Hyracodon
Hyracodon is een uitgestorven geslacht van zoogdieren, dat voorkwam van het Vroeg-Oligoceen tot het Vroeg-Mioceen.
Hyracodon Fossiel voorkomen: Vroeg-Oligoceen tot Vroeg-Mioceen | ||||||||||||||||
---|---|---|---|---|---|---|---|---|---|---|---|---|---|---|---|---|
Taxonomische indeling | ||||||||||||||||
| ||||||||||||||||
Geslacht | ||||||||||||||||
Hyracodon Leidy, 1856 | ||||||||||||||||
| ||||||||||||||||
Afbeeldingen Hyracodon op | ||||||||||||||||
|
Beschrijving
Deze 150 cm lange hoornloze neushoorn was lichtgebouwd en kon snel rennen. Dit kwam door de lichte voeten, die snel en beweeglijk waren, omdat het aantal tenen was gereduceerd. De spieren waren geconcentreerd in het bovenbeen. Omdat het dier geen wapens had om zich te verdedigen, was de vlucht de enige manier om te ontkomen aan zijn natuurlijke vijanden, zoals de carnivore Hyaenodon en de vele primitieve hondachtigen.

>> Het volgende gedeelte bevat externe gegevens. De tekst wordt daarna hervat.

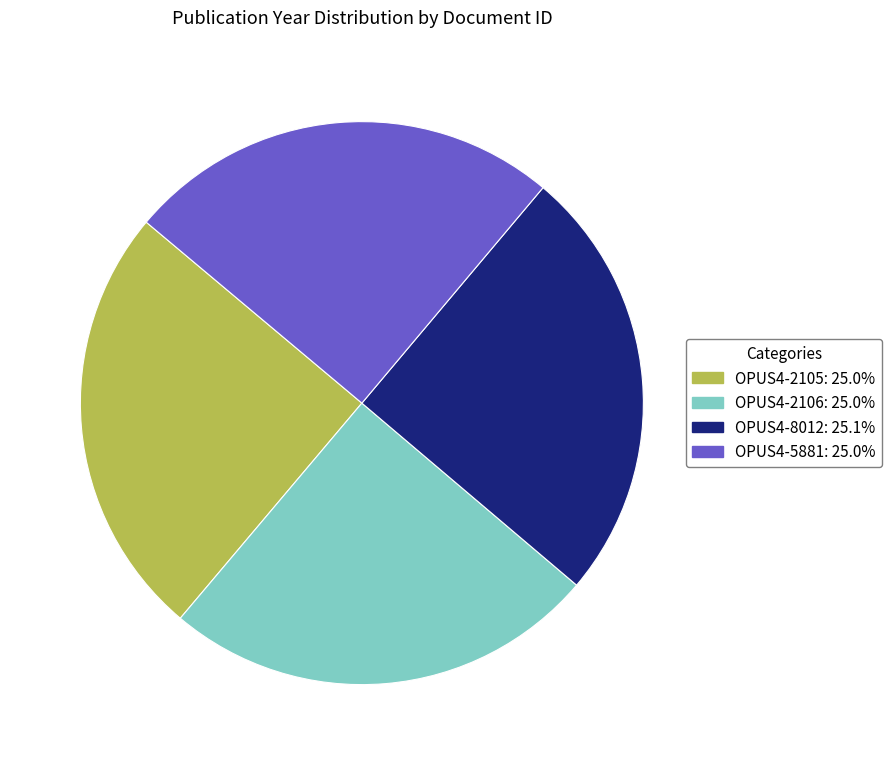

Approximately how many times larger is the value at OPUS4-5881 compared to OPUS4-2105?

1.0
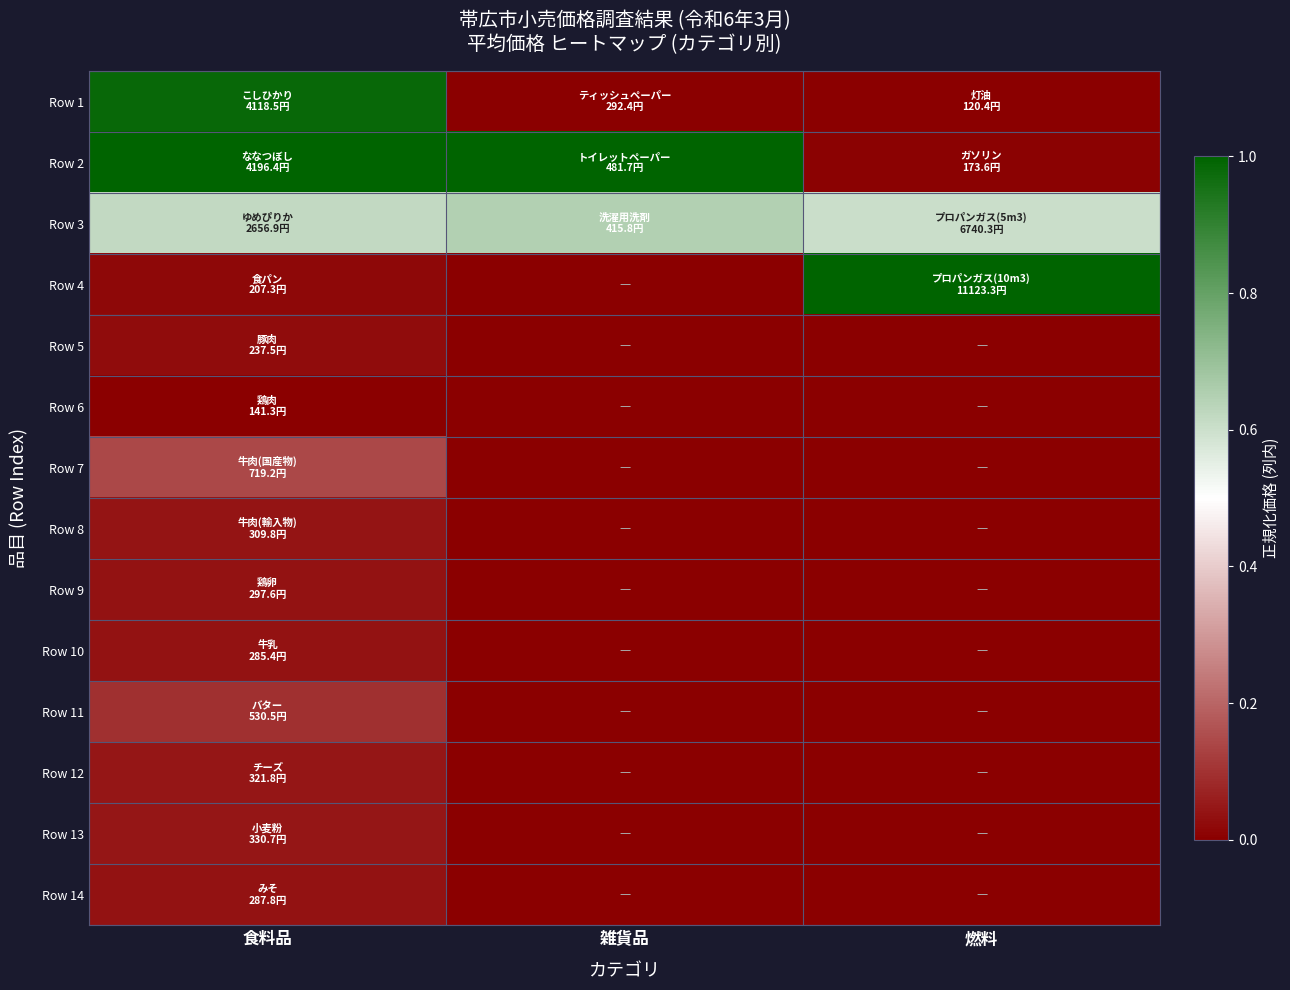

Reading left to right, transcribe all the data shown in this chart.

Row 1: 食料品=1.0	雑貨品=0.0	燃料=0.0
Row 2: 食料品=1.0	雑貨品=1.0	燃料=0.0
Row 3: 食料品=0.6	雑貨品=0.7	燃料=0.6
Row 4: 食料品=0.0	雑貨品=0.0	燃料=1.0
Row 5: 食料品=0.0	雑貨品=0.0	燃料=0.0
Row 6: 食料品=0.0	雑貨品=0.0	燃料=0.0
Row 7: 食料品=0.1	雑貨品=0.0	燃料=0.0
Row 8: 食料品=0.0	雑貨品=0.0	燃料=0.0
Row 9: 食料品=0.0	雑貨品=0.0	燃料=0.0
Row 10: 食料品=0.0	雑貨品=0.0	燃料=0.0
Row 11: 食料品=0.1	雑貨品=0.0	燃料=0.0
Row 12: 食料品=0.0	雑貨品=0.0	燃料=0.0
Row 13: 食料品=0.0	雑貨品=0.0	燃料=0.0
Row 14: 食料品=0.0	雑貨品=0.0	燃料=0.0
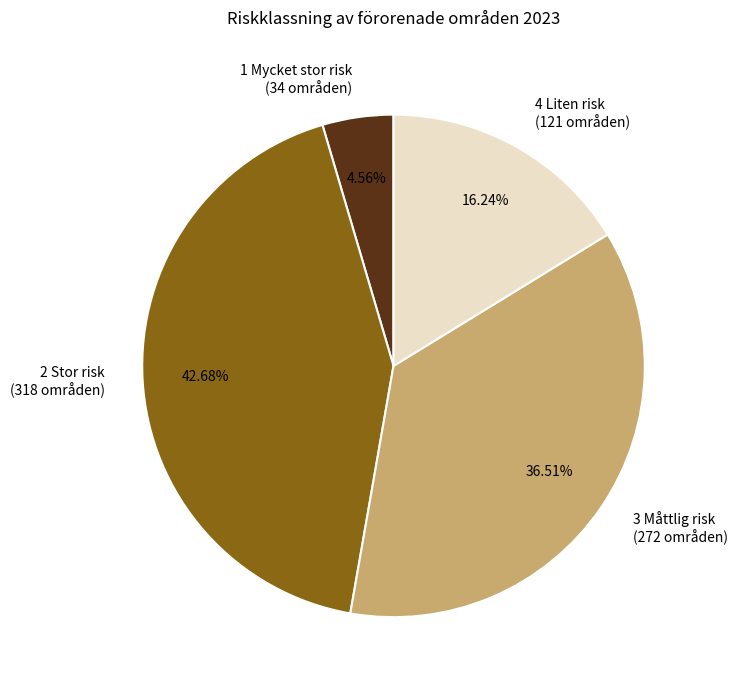

Do 2 Stor risk (318 områden) and 1 Mycket stor risk (34 områden) together represent more than half of the pie?

No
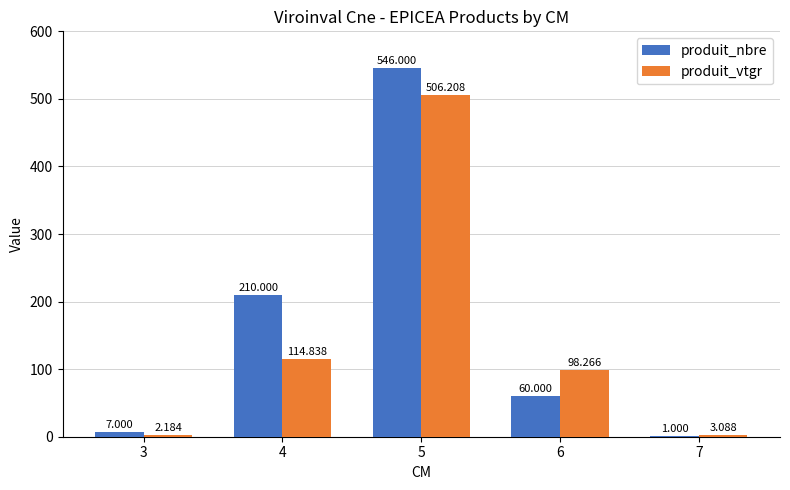

At which category is the sum across all series the highest?

5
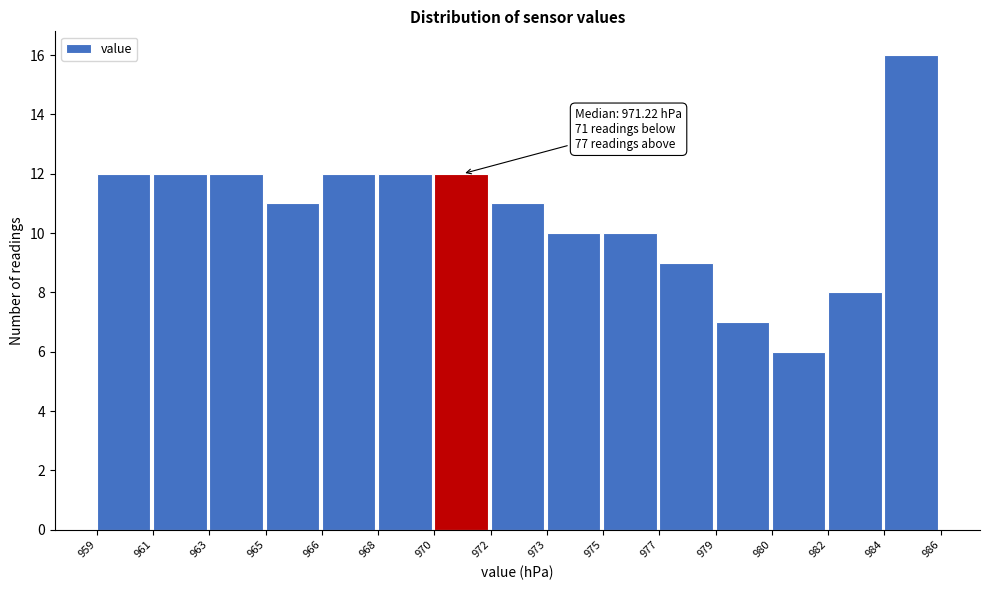

Reading left to right, transcribe all the data shown in this chart.

12	12	12	11	12	12	12	11	10	10	9	7	6	8	16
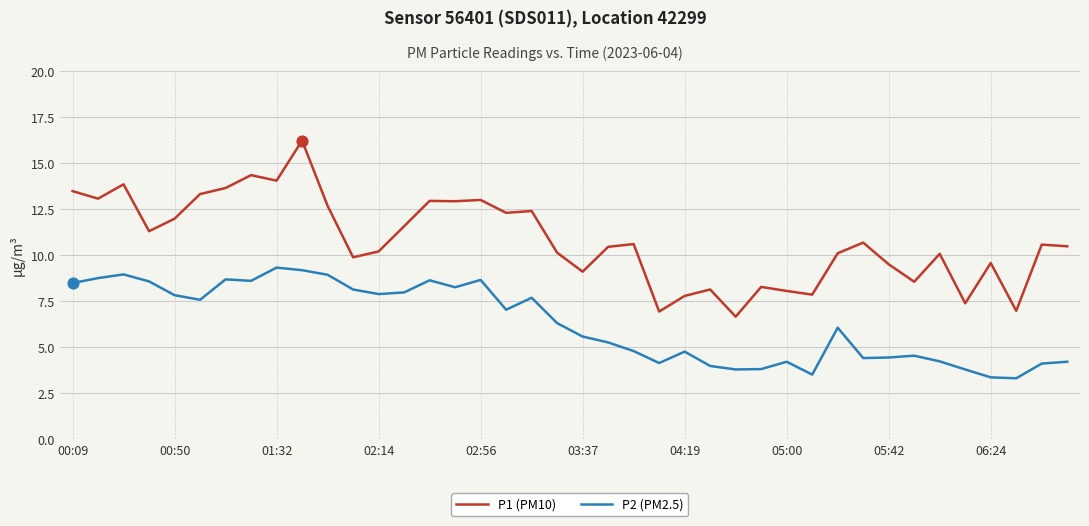

What are all the series names shown in the legend?

P1 (PM10), P2 (PM2.5)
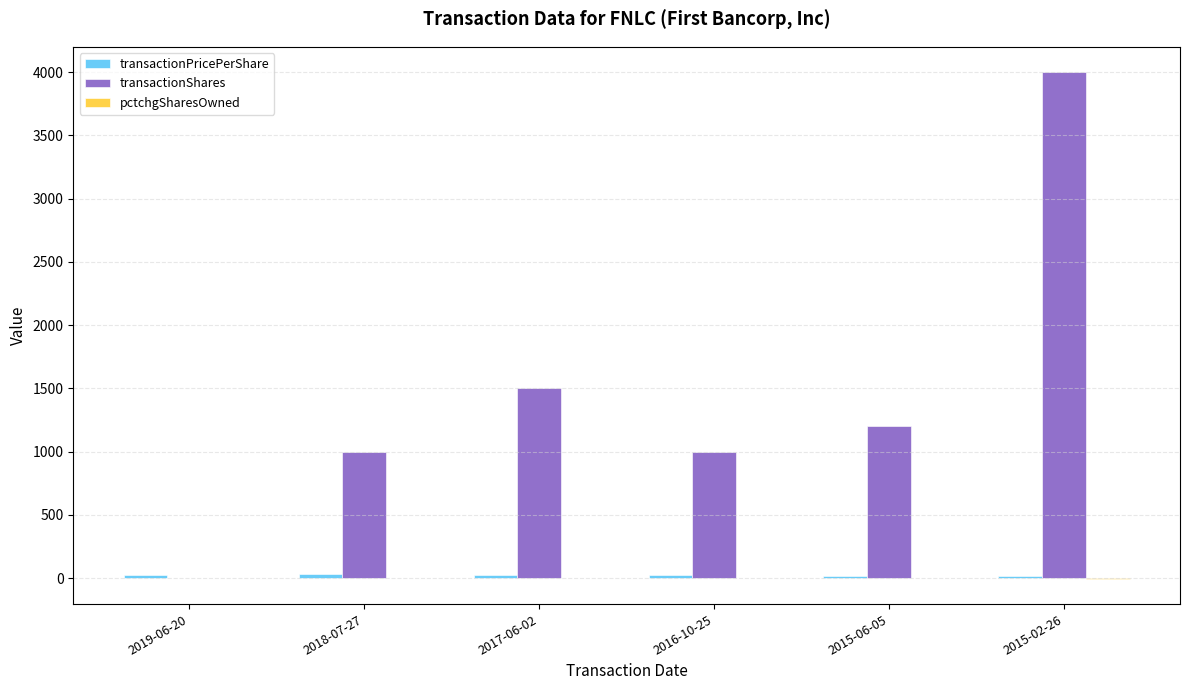

Which category has the highest value in the transactionShares series?

2015-02-26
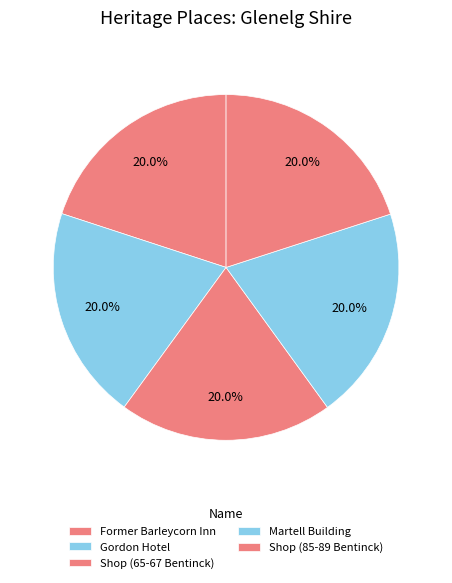

How many segments does this pie chart have?

5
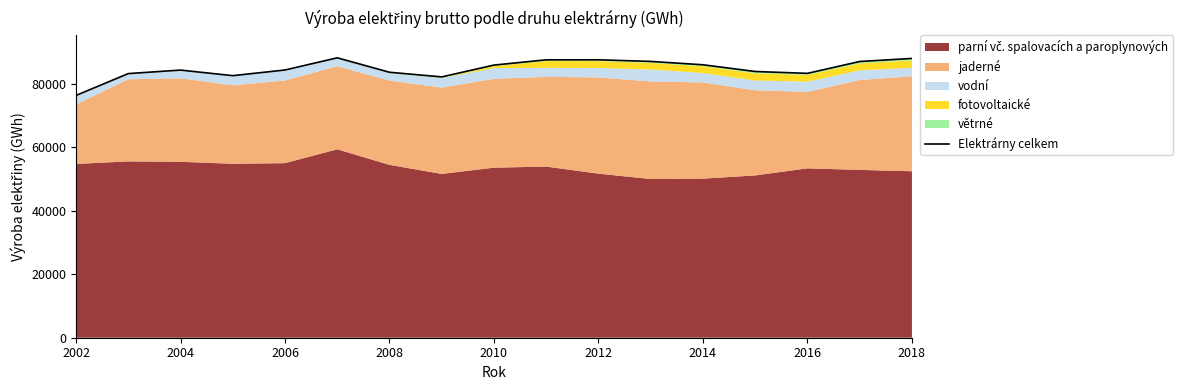

How many data points are less than 84361?

8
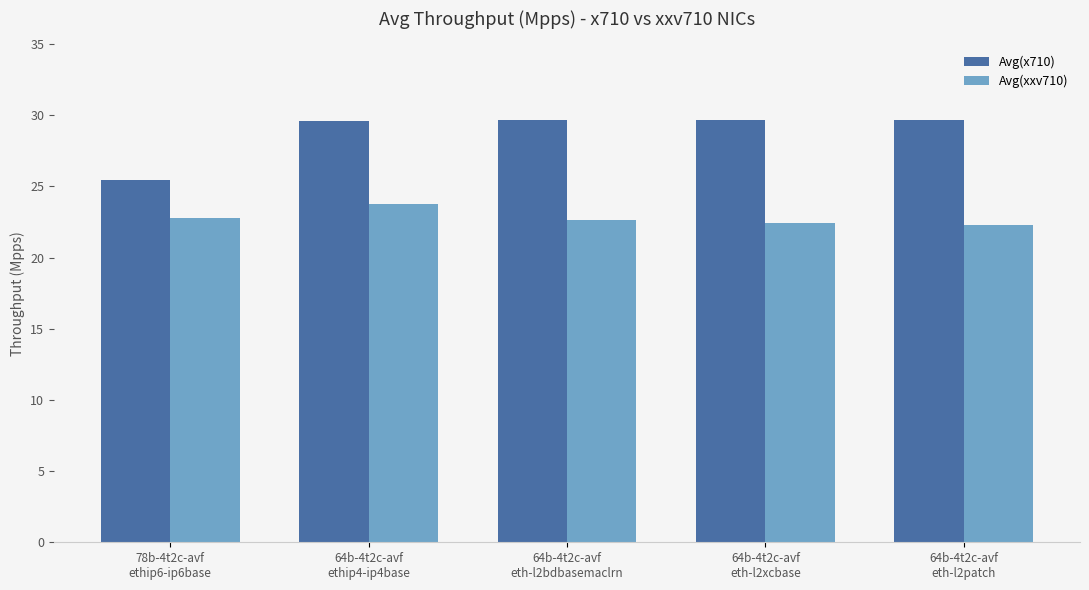

True or false: Avg(x710) has a value of 29.7 at 64b-4t2c-avf
eth-l2xcbase.

True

Hyracodons schedel was groot in vergelijking met de rest van het lichaam. Het gebit van Hyracodon leek op dat van latere neushoorns, maar het was een veel kleiner dier en verschilde heel weinig in uiterlijk van de primitieve paarden waarvan het een tijdgenoot was (32-26 miljoen jaar geleden). De laagkronige kiezen waren uitermate geschikt voor het kauwen van bladeren. Het had een korte, brede snuit en zijn lange, slanke ledematen had drie vingers. Net als de primitieve paarden woonden hyracodonten in open bossen en beboste steppen en veranderden van bladeren naar grazend gras. Ze stierven uit zonder afstammelingen achter te laten en markeren het einde van de fylogenetische tak van hoornloze, lopende neushoorns. Dit kleine, snel lopende wezen was nauw verwant aan het grootste landzoogdier dat ooit heeft geleefd, het 20-ton zware Paraceratherium.
Vondsten
Resten van dit dier werden gevonden in Noord-Amerika (Saskatchewan, North Dakota, South Dakota en Nebraska).